Thursday, February 01, 2007

At stake in the war on terror is nothing less than preserving Western civilization.

Has the Western world lost its courage and willpower to win against Islamist terror? Senator Jon Kyl posits that question originally issued as an admonishment by Alexander Solzhenitsyn to the West for its lack of moral spine to fight communism. Read the piece in The Christian Science Monitor. Some excerpts:

Solzhenitsyn's beliefs in faith and courage undoubtedly drew the attention of a new generation of leaders. Ronald Reagan, Margaret Thatcher, and Pope John Paul II – like the giants of America's founding – came to their positions of authority at a historically propitious time and helped supply the essential willpower of which Solzhenitsyn spoke.
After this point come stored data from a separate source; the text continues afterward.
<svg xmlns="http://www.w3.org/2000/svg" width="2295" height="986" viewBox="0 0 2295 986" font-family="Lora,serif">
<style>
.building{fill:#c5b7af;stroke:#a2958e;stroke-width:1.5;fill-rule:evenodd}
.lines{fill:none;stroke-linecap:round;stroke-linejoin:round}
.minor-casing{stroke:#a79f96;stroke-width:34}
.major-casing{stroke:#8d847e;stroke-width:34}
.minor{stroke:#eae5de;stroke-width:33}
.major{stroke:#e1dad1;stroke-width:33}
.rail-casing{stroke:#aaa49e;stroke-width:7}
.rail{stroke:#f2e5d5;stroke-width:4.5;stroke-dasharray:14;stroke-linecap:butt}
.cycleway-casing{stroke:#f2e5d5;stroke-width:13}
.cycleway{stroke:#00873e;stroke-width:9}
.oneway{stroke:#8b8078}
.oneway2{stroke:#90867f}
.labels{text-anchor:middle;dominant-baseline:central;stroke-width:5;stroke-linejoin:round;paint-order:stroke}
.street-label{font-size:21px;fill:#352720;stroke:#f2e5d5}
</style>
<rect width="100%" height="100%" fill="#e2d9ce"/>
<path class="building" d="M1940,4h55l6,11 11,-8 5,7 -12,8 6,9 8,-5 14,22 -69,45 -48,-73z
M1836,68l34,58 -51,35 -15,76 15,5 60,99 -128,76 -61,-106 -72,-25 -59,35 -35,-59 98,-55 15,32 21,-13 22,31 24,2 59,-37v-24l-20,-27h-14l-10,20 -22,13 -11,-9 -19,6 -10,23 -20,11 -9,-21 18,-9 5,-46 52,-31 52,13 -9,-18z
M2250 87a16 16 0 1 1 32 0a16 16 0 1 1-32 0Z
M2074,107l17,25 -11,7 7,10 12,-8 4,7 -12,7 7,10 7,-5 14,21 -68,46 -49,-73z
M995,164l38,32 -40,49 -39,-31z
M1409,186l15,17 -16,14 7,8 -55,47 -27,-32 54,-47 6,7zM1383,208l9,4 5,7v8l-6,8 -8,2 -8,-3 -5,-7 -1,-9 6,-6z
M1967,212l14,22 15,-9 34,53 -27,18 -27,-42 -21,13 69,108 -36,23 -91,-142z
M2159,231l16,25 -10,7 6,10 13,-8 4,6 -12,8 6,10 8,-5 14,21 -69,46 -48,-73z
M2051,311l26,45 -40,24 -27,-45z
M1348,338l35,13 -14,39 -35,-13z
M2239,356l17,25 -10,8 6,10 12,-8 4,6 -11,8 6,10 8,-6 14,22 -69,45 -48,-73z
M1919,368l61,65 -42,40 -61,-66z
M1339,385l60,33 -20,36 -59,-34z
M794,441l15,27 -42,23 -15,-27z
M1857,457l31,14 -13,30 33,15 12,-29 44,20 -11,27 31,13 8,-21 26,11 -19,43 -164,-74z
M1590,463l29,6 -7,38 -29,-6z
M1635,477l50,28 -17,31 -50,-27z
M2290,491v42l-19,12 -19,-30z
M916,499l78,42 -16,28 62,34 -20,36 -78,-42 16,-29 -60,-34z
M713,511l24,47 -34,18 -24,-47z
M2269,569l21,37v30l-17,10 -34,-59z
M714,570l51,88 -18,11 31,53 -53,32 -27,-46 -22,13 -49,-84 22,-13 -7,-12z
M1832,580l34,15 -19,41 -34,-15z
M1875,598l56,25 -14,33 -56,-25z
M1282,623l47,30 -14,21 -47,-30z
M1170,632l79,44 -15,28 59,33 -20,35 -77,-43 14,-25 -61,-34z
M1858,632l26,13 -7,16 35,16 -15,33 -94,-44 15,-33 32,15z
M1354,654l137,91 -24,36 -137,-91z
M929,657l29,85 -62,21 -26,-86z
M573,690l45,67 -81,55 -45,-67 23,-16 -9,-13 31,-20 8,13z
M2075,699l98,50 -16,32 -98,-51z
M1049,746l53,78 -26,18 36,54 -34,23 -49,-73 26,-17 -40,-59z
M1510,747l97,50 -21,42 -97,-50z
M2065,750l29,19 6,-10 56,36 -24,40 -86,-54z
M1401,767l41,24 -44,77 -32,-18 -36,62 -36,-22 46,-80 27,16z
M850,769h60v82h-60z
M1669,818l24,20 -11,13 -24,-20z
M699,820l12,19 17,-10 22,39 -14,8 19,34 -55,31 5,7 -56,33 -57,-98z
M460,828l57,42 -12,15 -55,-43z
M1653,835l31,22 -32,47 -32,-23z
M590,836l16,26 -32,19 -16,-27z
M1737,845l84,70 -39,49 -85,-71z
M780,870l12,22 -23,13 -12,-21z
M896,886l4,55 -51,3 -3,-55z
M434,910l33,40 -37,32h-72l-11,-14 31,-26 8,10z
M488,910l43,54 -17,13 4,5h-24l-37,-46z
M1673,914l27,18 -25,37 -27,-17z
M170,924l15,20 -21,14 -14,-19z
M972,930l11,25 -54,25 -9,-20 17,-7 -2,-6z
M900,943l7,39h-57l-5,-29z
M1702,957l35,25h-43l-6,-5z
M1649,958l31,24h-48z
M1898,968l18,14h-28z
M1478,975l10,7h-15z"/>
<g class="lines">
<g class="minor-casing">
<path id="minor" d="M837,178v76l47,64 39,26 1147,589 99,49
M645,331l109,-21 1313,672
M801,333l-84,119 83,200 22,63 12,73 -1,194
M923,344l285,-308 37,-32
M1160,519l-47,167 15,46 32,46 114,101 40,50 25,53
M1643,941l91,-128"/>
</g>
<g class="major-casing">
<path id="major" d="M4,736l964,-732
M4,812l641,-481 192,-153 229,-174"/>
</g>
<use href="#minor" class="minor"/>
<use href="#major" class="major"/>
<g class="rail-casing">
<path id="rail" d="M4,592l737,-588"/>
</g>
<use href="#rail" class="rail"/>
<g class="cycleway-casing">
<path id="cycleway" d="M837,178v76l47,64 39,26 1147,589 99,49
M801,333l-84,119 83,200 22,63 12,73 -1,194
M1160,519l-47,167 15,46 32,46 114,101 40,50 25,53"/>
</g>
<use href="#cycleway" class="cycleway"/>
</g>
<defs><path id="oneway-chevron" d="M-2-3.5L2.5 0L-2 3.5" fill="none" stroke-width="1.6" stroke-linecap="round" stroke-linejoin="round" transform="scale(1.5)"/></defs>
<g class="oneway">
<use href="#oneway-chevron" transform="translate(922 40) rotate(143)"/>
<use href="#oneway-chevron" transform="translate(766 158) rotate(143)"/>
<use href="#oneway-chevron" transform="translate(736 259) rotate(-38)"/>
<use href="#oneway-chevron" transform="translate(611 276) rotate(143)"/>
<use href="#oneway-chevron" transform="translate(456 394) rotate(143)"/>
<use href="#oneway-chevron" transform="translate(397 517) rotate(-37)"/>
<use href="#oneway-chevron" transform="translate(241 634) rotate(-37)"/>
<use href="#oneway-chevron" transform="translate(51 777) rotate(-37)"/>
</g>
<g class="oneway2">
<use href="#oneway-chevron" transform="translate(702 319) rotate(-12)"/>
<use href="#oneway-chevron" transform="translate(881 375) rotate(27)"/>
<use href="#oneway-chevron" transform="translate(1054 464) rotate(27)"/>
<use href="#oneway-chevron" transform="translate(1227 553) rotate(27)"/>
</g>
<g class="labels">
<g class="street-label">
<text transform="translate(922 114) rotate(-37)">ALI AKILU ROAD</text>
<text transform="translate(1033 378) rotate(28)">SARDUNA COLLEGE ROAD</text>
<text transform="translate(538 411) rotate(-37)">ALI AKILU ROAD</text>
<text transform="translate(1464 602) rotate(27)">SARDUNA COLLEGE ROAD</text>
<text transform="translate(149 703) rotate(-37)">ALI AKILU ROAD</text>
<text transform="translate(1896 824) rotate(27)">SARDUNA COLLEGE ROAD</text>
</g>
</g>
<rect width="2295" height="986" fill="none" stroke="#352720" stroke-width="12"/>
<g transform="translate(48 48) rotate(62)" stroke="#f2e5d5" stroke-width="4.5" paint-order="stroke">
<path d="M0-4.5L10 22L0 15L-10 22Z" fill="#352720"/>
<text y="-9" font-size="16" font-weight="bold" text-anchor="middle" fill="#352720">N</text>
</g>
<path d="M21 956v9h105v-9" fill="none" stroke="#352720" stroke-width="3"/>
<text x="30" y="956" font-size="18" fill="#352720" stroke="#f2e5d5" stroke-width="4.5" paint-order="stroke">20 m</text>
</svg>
...Unfortunately, our respite from ideological confrontation was short-lived. And, once again, the same lack of courage has inhibited the West's struggle against global terrorists, many of them state-sponsored.

...[Solzhenitsyn] observed that "Political and intellectual bureaucrats ... get tongue-tied and paralyzed when they deal with powerful governments and threatening forces, with aggressors and international terrorists." Consider, for example, the UN's weak resolutions against Iran. Solzhenitsyn also observed: "When a government starts an earnest fight against terrorism, public opinion immediately accuses it of violating the terrorists' civil rights. There are many such cases."
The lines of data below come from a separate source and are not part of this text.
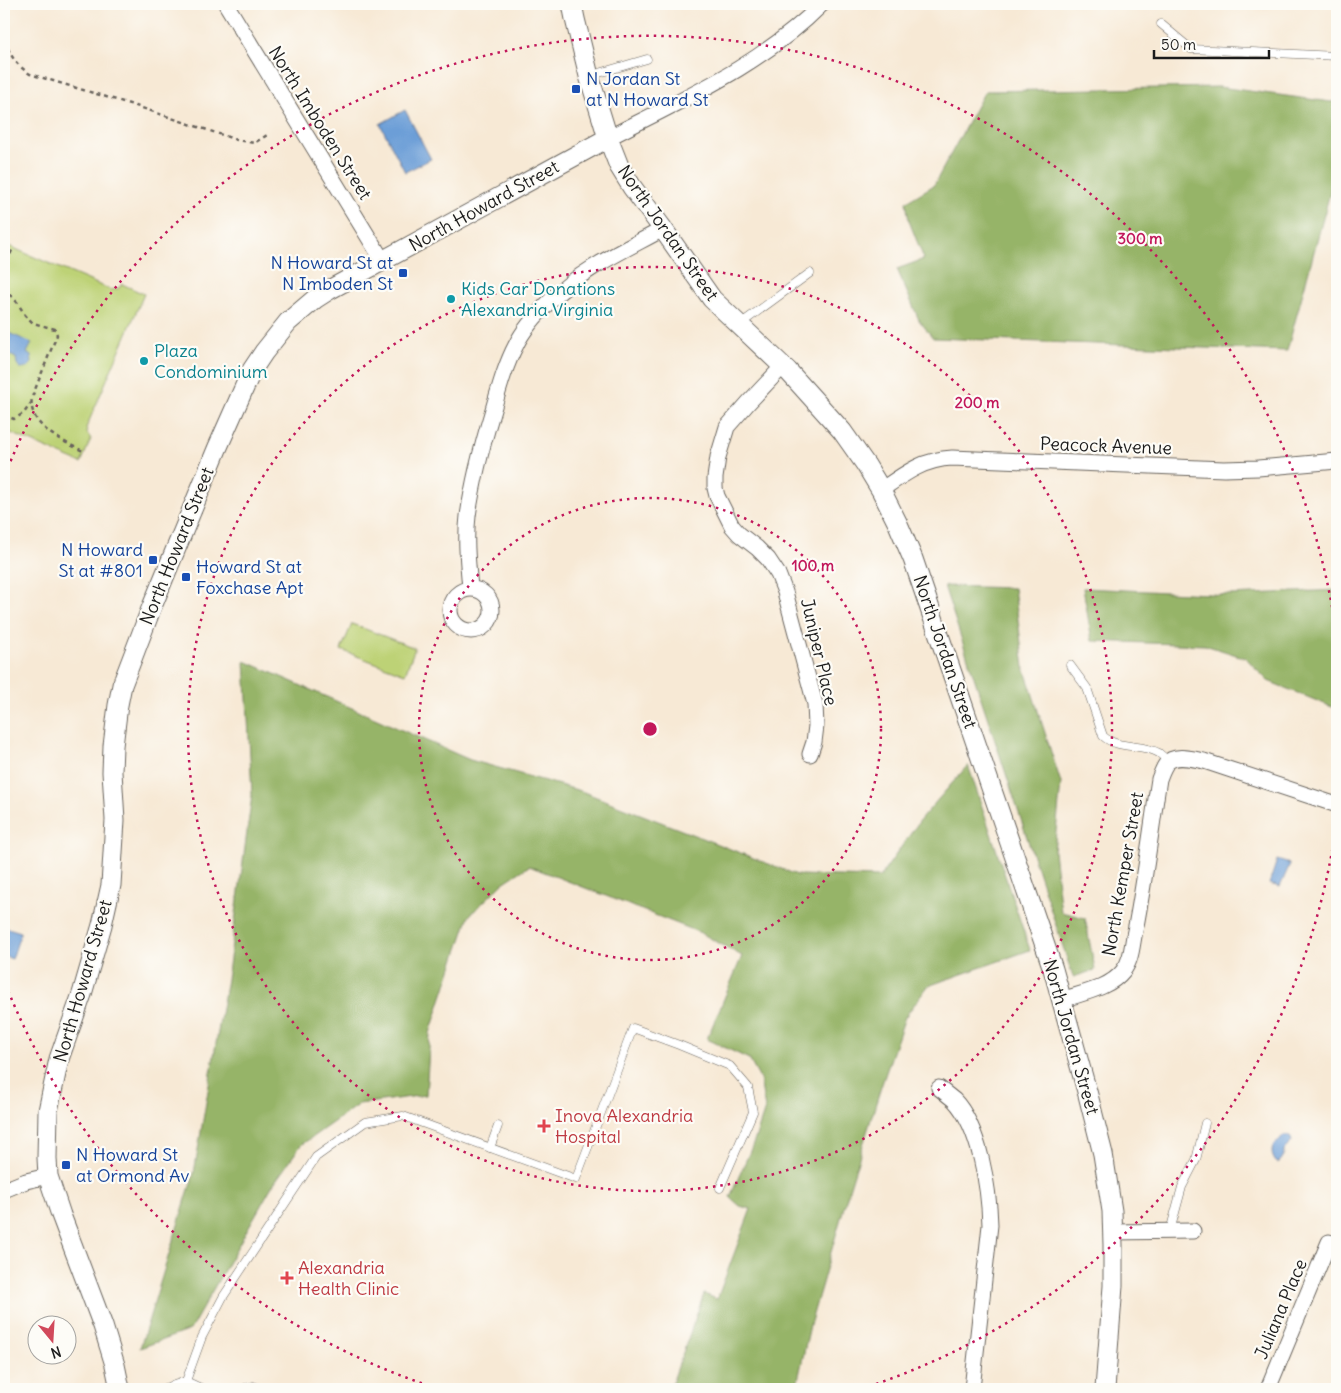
<svg xmlns="http://www.w3.org/2000/svg" width="1341" height="1393" font-family="Delius,sans-serif">
	<style>
		.green { fill: #bdd276; stroke: #6c7749 }
		.forest { fill: #96b467; stroke: #596842 }
		.water { fill: #6c9ed7; stroke: #445d7a }
		.lines { fill: none; stroke-linecap: round; stroke-linejoin: round }
		.service-casing { stroke: #69645d; stroke-width: 9 }
		.minor-casing { stroke: #69645d; stroke-width: 17 }
		.tertiary-casing { stroke: #69645d; stroke-width: 21 }
		.path { stroke: #69645d; stroke-width: 2.5; stroke-dasharray: 4 4; stroke-linecap: butt }
		.service { stroke: #fff; stroke-width: 8 }
		.minor { stroke: #fff; stroke-width: 15 }
		.tertiary { stroke: #fff; stroke-width: 19 }
		.ring { fill: none; stroke: #c2185b; stroke-width: 2.5; stroke-dasharray: 2.5 5 }
		.transit-dot { fill: #1a4fb4; stroke: #fdfcf7; stroke-width: 2 }
		.culture-dot { fill: #0f9aa8; stroke: #fdfcf7; stroke-width: 2 }
		.health-dot { fill: #e0444e; stroke: #fdfcf7; stroke-width: 2 }
		.labels { text-anchor: middle; stroke-width: 4.5; stroke-linejoin: round; paint-order: stroke }
		.transit-label { font-size: 18px; fill: #164399; stroke: #fdfcf7; text-anchor: start }
		.street-label { font-size: 18px; fill: #1c1c1c; stroke: #fdfcf7 }
		.culture-label { font-size: 18px; fill: #0d838f; stroke: #fdfcf7; text-anchor: start }
		.health-label { font-size: 18px; fill: #be3a42; stroke: #fdfcf7; text-anchor: start }
		.centre { fill: #c2185b; stroke: #fdfcf7; stroke-width: 2.5 }
		.ring-label { font-size: 15px; text-anchor: middle; font-weight: bold; fill: #c2185b; stroke: #fdfcf7; stroke-width: 4.5; stroke-linejoin: round; paint-order: stroke }
	</style>
	<rect width="100%" height="100%" fill="#fdfcf7"/>
	<filter id="ink" filterUnits="userSpaceOnUse"><feTurbulence type="fractalNoise" baseFrequency=".02" numOctaves="2"/><feDisplacementMap in="SourceGraphic" scale="10" xChannelSelector="R" yChannelSelector="G"/><feConvolveMatrix kernelMatrix="1 2 1 2 8 2 1 2 1" color-interpolation-filters="sRGB"/></filter>
	<filter id="wash" filterUnits="userSpaceOnUse"><feTurbulence type="fractalNoise" baseFrequency=".0096" numOctaves="4" result="noise"/><feDisplacementMap in="SourceGraphic" scale="20" xChannelSelector="R" yChannelSelector="G"/><feGaussianBlur stdDeviation="1.12" result="paint"/><feColorMatrix in="noise" values="0 0 0 0 0 0 0 0 0 0 0 0 0 0 0 0 0 1.4 0 .05"/><feComposite in="paint" operator="in"/></filter>
	<g filter="url(#wash)">
		<rect width="100%" height="100%" fill="#f7e9d5"/>
		<g class="green">
			<polygon points="4,244 111,290 119,288 122,284 144,294 86,428 87,433 91,439 81,463 4,430"/>
			<polygon points="352,624 415,648 405,674 341,650"/>
		</g>
		<g class="forest">
			<polygon points="1219,87 1331,102 1337,101 1337,167 1287,351 933,338 919,320 897,269 924,259 909,221 906,202 934,185 985,91"/>
			<polygon points="944,586 1014,588 1024,667 1061,783 1054,851 1061,912 1085,918 1095,970 1073,977"/>
			<polygon points="1083,588 1230,595 1337,590 1337,709 1268,681 1246,658 1205,645 1092,641"/>
			<polygon points="245,661 470,760 581,791 797,875 880,877 921,819 968,765 1030,950 928,986 905,1017 881,1087 849,1190 810,1325 796,1389 670,1389 704,1294 717,1299 751,1209 740,1206 730,1197 754,1142 765,1109 760,1079 749,1059 707,1039 742,956 701,933 529,866 503,883 469,916 430,1033 426,1095 359,1104 301,1145 272,1186 190,1330 140,1348 194,1173 228,973 252,795"/>
		</g>
		<g class="water">
			<polygon points="405,110 431,159 405,172 380,124"/>
			<polygon points="4,331 32,343 27,353 31,356 32,363 27,368 20,368 17,364 16,358 4,352"/>
			<polygon points="1277,860 1290,864 1280,887 1269,884"/>
			<polygon points="8,928 21,932 12,959 4,956 4,938"/>
			<path d="M 1284,1136 L 1288,1136 L 1291,1138 L 1292,1142 L 1284,1150 C 1284,1156 1283,1159 1278,1163 L 1276,1162 C 1268,1152 1273,1142 1284,1136 Z"/>
		</g>
	</g>
	<g filter="url(#ink)">
		<g class="lines">
			<g class="service-casing">
				<g id="service">
					<polyline points="1161,24 1191,49 1337,56"/>
					<polyline points="589,76 647,59"/>
					<polyline points="739,325 810,273"/>
					<path d="M 1070,665 L 1087,688 L 1103,736 C 1118,750 1142,743 1159,753 C 1163,756 1166,759 1168,762"/>
					<polyline points="490,1148 498,1126"/>
					<polyline points="1170,1231 1182,1187 1196,1160 1205,1123"/>
					<polyline points="186,1381 203,1389"/>
					<polyline points="162,1389 186,1381"/>
					<polyline points="186,1389 186,1381 202,1337 223,1297 316,1157 365,1122 403,1116 576,1179 633,1028 679,1045 730,1066 748,1087 753,1112 720,1188"/>
					<polyline points="241,1389 253,1386 260,1389"/>
				</g>
			</g>
			<g class="minor-casing">
				<g id="minor">
					<polyline points="226,4 383,261"/>
					<path d="M 608,138 C 683,99 762,65 822,4"/>
					<polyline points="783,366 749,402 727,427 718,457 715,478 715,488 717,496 732,526 739,534 757,548 768,559 778,574 785,592 815,704 816,726 814,742 810,754"/>
					<path d="M 881,490 C 904,474 924,459 952,458 L 1224,469 L 1258,468 L 1337,461"/>
					<path d="M 470,588 C 468,565 465,540 468,516 C 473,481 482,446 492,413 C 499,389 505,366 516,345 C 524,328 538,313 551,300 C 582,269 625,250 663,229"/>
					<circle cx="471" cy="610" r="21"/>
					<path d="M 1062,1000 C 1082,993 1110,988 1123,971 C 1132,960 1132,944 1135,931 C 1145,880 1151,830 1159,779 C 1161,774 1163,768 1166,764 C 1174,753 1193,759 1204,761 L 1337,805"/>
					<path d="M 939,1088 C 944,1092 949,1096 954,1100 C 980,1127 989,1189 990,1225 L 972,1389"/>
					<polyline points="4,1190 26,1181 48,1176"/>
					<polyline points="1112,1232 1193,1231"/>
					<polyline points="1268,1389 1329,1242"/>
				</g>
			</g>
			<g class="tertiary-casing">
				<g id="tertiary">
					<polyline points="572,4 575,19 589,76 608,138 619,166 632,187 663,229 712,299 788,371 842,431 866,465 881,490 898,524 913,559 1053,969 1088,1095 1103,1154 1112,1211 1113,1245 1113,1286 1105,1389"/>
					<polyline points="120,1389 115,1365 103,1326 61,1215 48,1176 47,1158 48,1111 59,1059 82,994 102,925 111,885 115,820 112,772 113,746 118,705 122,685 151,609 217,449 252,370 264,352 288,322 315,299 329,290 608,138"/>
				</g>
			</g>
			<g class="path">
				<path d="M 4,41 C 12,57 15,64 30,74 L 133,105 L 237,140 L 254,143 L 269,134"/>
				<polyline points="4,269 13,248"/>
				<path d="M 4,289 L 17,302 L 25,315 L 33,323 L 55,329 L 57,335 L 32,397 C 27,427 63,441 85,452"/>
				<polyline points="4,415 14,419 24,413 31,403"/>
			</g>
			<use href="#service" class="service"/>
			<use href="#minor" class="minor"/>
			<use href="#tertiary" class="tertiary"/>
		</g>
	</g>
	<g class="ring">
		<circle cx="650" cy="729" r="231"/>
		<circle cx="650" cy="729" r="462"/>
		<path d="M1337 819A693 693 0 0 1 864 1388M436 1388A693 693 0 0 1 5 983M5 475A693 693 0 0 1 1337 639"/>
	</g>
	<g class="transit-dot">
		<rect x="571" y="84" width="10" height="10" rx="2.5"/>
		<rect x="398" y="268" width="10" height="10" rx="2.5"/>
		<rect x="148" y="555" width="10" height="10" rx="2.5"/>
		<rect x="181" y="572" width="10" height="10" rx="2.5"/>
		<rect x="61" y="1160" width="10" height="10" rx="2.5"/>
	</g>
	<g class="culture-dot">
		<circle cx="451" cy="299" r="5"/>
		<circle cx="144" cy="361" r="5"/>
	</g>
	<g class="health-dot">
		<path d="M541.5 1118.5h5v5h5v5h-5v5h-5v-5h-5v-5h5z"/>
		<path d="M284.5 1270.5h5v5h5v5h-5v5h-5v-5h-5v-5h5z"/>
	</g>
	<g class="labels">
		<g class="transit-label">
			<text x="586" y="85">N Jordan St<tspan x="586" dy="21">at N Howard St</tspan></text>
			<text x="393" y="269" text-anchor="end">N Howard St at<tspan x="393" dy="21">N Imboden St</tspan></text>
			<text x="143" y="556" text-anchor="end">N Howard<tspan x="143" dy="21">St at #801</tspan></text>
			<text x="196" y="573">Howard St at<tspan x="196" dy="21">Foxchase Apt</tspan></text>
			<text x="76" y="1161">N Howard St<tspan x="76" dy="21">at Ormond Av</tspan></text>
		</g>
		<g class="street-label">
			<text transform="translate(320 123) rotate(58)" y="6">North Imboden Street</text>
			<text transform="translate(484 206) rotate(-29)" y="6">North Howard Street</text>
			<text transform="translate(668 233) rotate(55)" y="6">North Jordan Street</text>
			<text transform="translate(1106 446) rotate(2)" y="6">Peacock Avenue</text>
			<text transform="translate(177 546) rotate(-68)" y="6">North Howard Street</text>
			<text transform="translate(819 652) rotate(77)" y="6">Juniper Place</text>
			<text transform="translate(945 652) rotate(71)" y="6">North Jordan Street</text>
			<text transform="translate(1123 874) rotate(-80)" y="6">North Kemper Street</text>
			<text transform="translate(83 981) rotate(-74)" y="6">North Howard Street</text>
			<text transform="translate(1071 1037) rotate(74)" y="6">North Jordan Street</text>
			<text transform="translate(1281 1309) rotate(-67)" y="6">Juliana Place</text>
		</g>
		<g class="culture-label">
			<text x="461" y="295">Kids Car Donations<tspan x="461" dy="21">Alexandria Virginia</tspan></text>
			<text x="154" y="357">Plaza<tspan x="154" dy="21">Condominium</tspan></text>
		</g>
		<g class="health-label">
			<text x="555" y="1122">Inova Alexandria<tspan x="555" dy="21">Hospital</tspan></text>
			<text x="298" y="1274">Alexandria<tspan x="298" dy="21">Health Clinic</tspan></text>
		</g>
	</g>
	<circle cx="650" cy="729" r="8" class="centre"/>
	<g class="ring-label">
		<text x="1140" y="244">300 m</text>
		<text x="977" y="408">200 m</text>
		<text x="813" y="571">100 m</text>
	</g>
	<rect width="1341" height="1393" fill="none" stroke="#fdfcf7" stroke-width="20"/>
	<g transform="translate(52 1340) rotate(162)"><circle r="24" fill="#fdfcf7" stroke="#a3a29f"/>
	<path d="M0-4L9 19L0 12L-9 19Z" fill="#d1495b"/>
	<text y="-8" font-size="14" font-weight="bold" text-anchor="middle" fill="#1c1c1c">N</text>
	</g>
	<path d="M1154 50v8h115v-8" fill="none" stroke="#1c1c1c" stroke-width="2.5"/>
	<text x="1161" y="50" font-size="15" fill="#1c1c1c" stroke="#fdfcf7" stroke-width="4" paint-order="stroke">50 m</text>
</svg>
...At stake in the war on terror is nothing less than preserving Western civilization, as Solzhenitsyn sensed almost 30 years ago: "The fight, physical and spiritual for our planet, a fight of cosmic proportions, is not a vague matter of the future; it has already started."

The fate of future generations depends on how we answer the enemy's challenge today. To do that, we must clearly understand the nature of the threat we face – and we must marshal the courage and character necessary to prevail.